Copy out every line of the records below, word for word.

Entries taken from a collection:
━━━━
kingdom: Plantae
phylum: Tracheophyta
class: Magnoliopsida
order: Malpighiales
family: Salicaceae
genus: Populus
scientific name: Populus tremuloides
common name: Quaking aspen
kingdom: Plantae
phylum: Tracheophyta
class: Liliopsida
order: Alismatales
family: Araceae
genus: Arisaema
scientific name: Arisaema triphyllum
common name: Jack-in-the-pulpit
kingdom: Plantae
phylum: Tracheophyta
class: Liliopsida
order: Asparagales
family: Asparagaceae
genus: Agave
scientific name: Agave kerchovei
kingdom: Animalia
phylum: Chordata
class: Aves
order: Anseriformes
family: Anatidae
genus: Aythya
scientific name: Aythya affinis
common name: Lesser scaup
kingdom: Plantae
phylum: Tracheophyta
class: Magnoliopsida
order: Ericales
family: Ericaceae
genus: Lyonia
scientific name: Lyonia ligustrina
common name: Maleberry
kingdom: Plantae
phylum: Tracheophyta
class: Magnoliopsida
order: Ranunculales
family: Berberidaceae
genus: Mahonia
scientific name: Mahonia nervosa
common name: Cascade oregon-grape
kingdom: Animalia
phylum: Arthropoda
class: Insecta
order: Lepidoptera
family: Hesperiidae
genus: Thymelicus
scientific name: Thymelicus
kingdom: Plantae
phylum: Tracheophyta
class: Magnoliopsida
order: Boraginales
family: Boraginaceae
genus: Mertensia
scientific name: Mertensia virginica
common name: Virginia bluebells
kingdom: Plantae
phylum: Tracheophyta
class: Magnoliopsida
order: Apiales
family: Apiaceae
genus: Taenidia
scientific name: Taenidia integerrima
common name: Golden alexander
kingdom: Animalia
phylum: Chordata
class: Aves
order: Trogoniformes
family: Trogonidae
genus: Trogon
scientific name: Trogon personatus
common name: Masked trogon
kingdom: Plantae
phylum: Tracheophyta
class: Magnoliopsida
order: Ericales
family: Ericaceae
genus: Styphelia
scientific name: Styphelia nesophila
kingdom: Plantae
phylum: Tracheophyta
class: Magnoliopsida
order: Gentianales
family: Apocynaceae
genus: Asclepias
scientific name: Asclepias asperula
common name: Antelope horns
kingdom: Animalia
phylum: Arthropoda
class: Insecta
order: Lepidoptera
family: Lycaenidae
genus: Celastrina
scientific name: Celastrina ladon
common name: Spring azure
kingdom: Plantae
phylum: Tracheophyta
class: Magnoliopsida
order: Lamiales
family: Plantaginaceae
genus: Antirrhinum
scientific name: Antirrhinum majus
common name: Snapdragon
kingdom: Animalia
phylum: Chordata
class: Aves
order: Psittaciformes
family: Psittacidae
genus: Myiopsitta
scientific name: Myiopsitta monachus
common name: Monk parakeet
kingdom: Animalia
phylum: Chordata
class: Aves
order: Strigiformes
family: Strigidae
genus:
━━━━
## [TASK RESULT]
kingdom: Plantae
phylum: Tracheophyta
class: Magnoliopsida
order: Malpighiales
family: Salicaceae
genus: Populus
scientific name: Populus tremuloides
common name: Quaking aspen
kingdom: Plantae
phylum: Tracheophyta
class: Liliopsida
order: Alismatales
family: Araceae
genus: Arisaema
scientific name: Arisaema triphyllum
common name: Jack-in-the-pulpit
kingdom: Plantae
phylum: Tracheophyta
class: Liliopsida
order: Asparagales
family: Asparagaceae
genus: Agave
scientific name: Agave kerchovei
kingdom: Animalia
phylum: Chordata
class: Aves
order: Anseriformes
family: Anatidae
genus: Aythya
scientific name: Aythya affinis
common name: Lesser scaup
kingdom: Plantae
phylum: Tracheophyta
class: Magnoliopsida
order: Ericales
family: Ericaceae
genus: Lyonia
scientific name: Lyonia ligustrina
common name: Maleberry
kingdom: Plantae
phylum: Tracheophyta
class: Magnoliopsida
order: Ranunculales
family: Berberidaceae
genus: Mahonia
scientific name: Mahonia nervosa
common name: Cascade oregon-grape
kingdom: Animalia
phylum: Arthropoda
class: Insecta
order: Lepidoptera
family: Hesperiidae
genus: Thymelicus
scientific name: Thymelicus
kingdom: Plantae
phylum: Tracheophyta
class: Magnoliopsida
order: Boraginales
family: Boraginaceae
genus: Mertensia
scientific name: Mertensia virginica
common name: Virginia bluebells
kingdom: Plantae
phylum: Tracheophyta
class: Magnoliopsida
order: Apiales
family: Apiaceae
genus: Taenidia
scientific name: Taenidia integerrima
common name: Golden alexander
kingdom: Animalia
phylum: Chordata
class: Aves
order: Trogoniformes
family: Trogonidae
genus: Trogon
scientific name: Trogon personatus
common name: Masked trogon
kingdom: Plantae
phylum: Tracheophyta
class: Magnoliopsida
order: Ericales
family: Ericaceae
genus: Styphelia
scientific name: Styphelia nesophila
kingdom: Plantae
phylum: Tracheophyta
class: Magnoliopsida
order: Gentianales
family: Apocynaceae
genus: Asclepias
scientific name: Asclepias asperula
common name: Antelope horns
kingdom: Animalia
phylum: Arthropoda
class: Insecta
order: Lepidoptera
family: Lycaenidae
genus: Celastrina
scientific name: Celastrina ladon
common name: Spring azure
kingdom: Plantae
phylum: Tracheophyta
class: Magnoliopsida
order: Lamiales
family: Plantaginaceae
genus: Antirrhinum
scientific name: Antirrhinum majus
common name: Snapdragon
kingdom: Animalia
phylum: Chordata
class: Aves
order: Psittaciformes
family: Psittacidae
genus: Myiopsitta
scientific name: Myiopsitta monachus
common name: Monk parakeet
kingdom: Animalia
phylum: Chordata
class: Aves
order: Strigiformes
family: Strigidae
genus:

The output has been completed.